Deep-dive of the day: An Ipsos poll shows health is rising fast as an issue of concern for voters, and that 57% support a capital gains tax on rental properties, while just 13% want one on the family home.
Solutions news: The world’s first electric hydrofoil commuter ferry service began in waters around Stockholm in Sweden
Quote of the day: Marty Baron, the former editor of the Washington Post calls Jeff Bezos’ decision not to publish an endorsement in next week’s US Presidential election an act of cowardice. Over 200,000 subscribers or 8% of the paper’s digital subscribers cancelled.
Chart of the day: The economy only grows when either banks lend more, foreigners take less out of the economy or Government and councils invest more. None are showing signs of stepping up.
(There is more detail, analysis and links to documents below the paywall fold and in the podcast above for paying subscribers. If we get over 100 likes we’ll open it up for public reading, listening and sharing.)

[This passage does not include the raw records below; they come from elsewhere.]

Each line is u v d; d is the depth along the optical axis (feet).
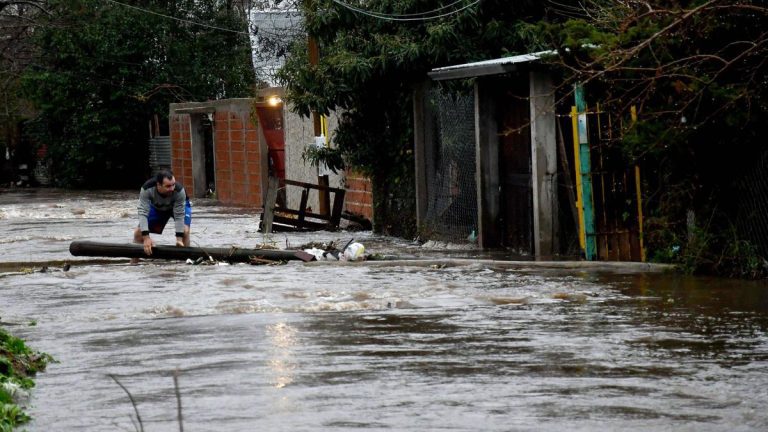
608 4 94.94
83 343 60.44
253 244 121.60
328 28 129.39
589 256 92.32
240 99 200.95
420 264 93.61
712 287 75.82
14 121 294.46
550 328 61.77
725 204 81.61
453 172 115.75
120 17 252.62
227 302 74.18
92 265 98.89
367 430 41.39
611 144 87.45
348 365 52.85
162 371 52.44
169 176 100.48
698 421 42.11
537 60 93.71
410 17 125.80
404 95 125.49
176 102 258.16
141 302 75.25
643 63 75.25
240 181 203.92
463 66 103.14
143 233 98.43
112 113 258.98
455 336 59.88
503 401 45.42
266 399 46.37
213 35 258.57
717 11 72.08
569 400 45.42
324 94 129.39
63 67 260.62
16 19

1. ‘Where is the ultimate backstop?
Banks & insurers may want bigger backer for self-consented homes
Building and Construction Minister Chris Penk announced plans yesterday to allow qualified builders, plumbers and drainlayers to self-consent their own work, in order to reduce average house-building and consent times from 569 days, which includes up to 10 or more council inspections per single-storey home.
There was a burst of enthusiasm from home-builders, politicians and councils hoping to avoid the time, expense and potential liabilities of inspections and any leaky-building-style problems. However, the hurdles remain of being finding willing financiers and insurers for homes without the balance sheets of councils ultimately standing behind the house.
Other markets such as Queensland that have moved consenting away from council and Governments have eventually had to create a type of Government guarantee or subsidy to bring in private insurers, who in turn are needed for banks to be confident enough to lend to owners and builders.
The Government’s vision is that insurers and guarantee schemes such as those provided by the Master Builders Association, but they are unlikely to be enough for insurers and bankers. The Master Builders’ scheme is currently limited to $1 million and for 10 years overall, with leaky-building-style issues only covered for two years after completion of the home.
Mark Graham, the former publisher of Building Guide, was critical via X yesterday:
Chris Penk’s plan for self-regulation of the building ind is madness. Group Home Builders operate on a franchise system. Clients have a contract with Individual franchisees who often don't have the financial backing to fix major issues.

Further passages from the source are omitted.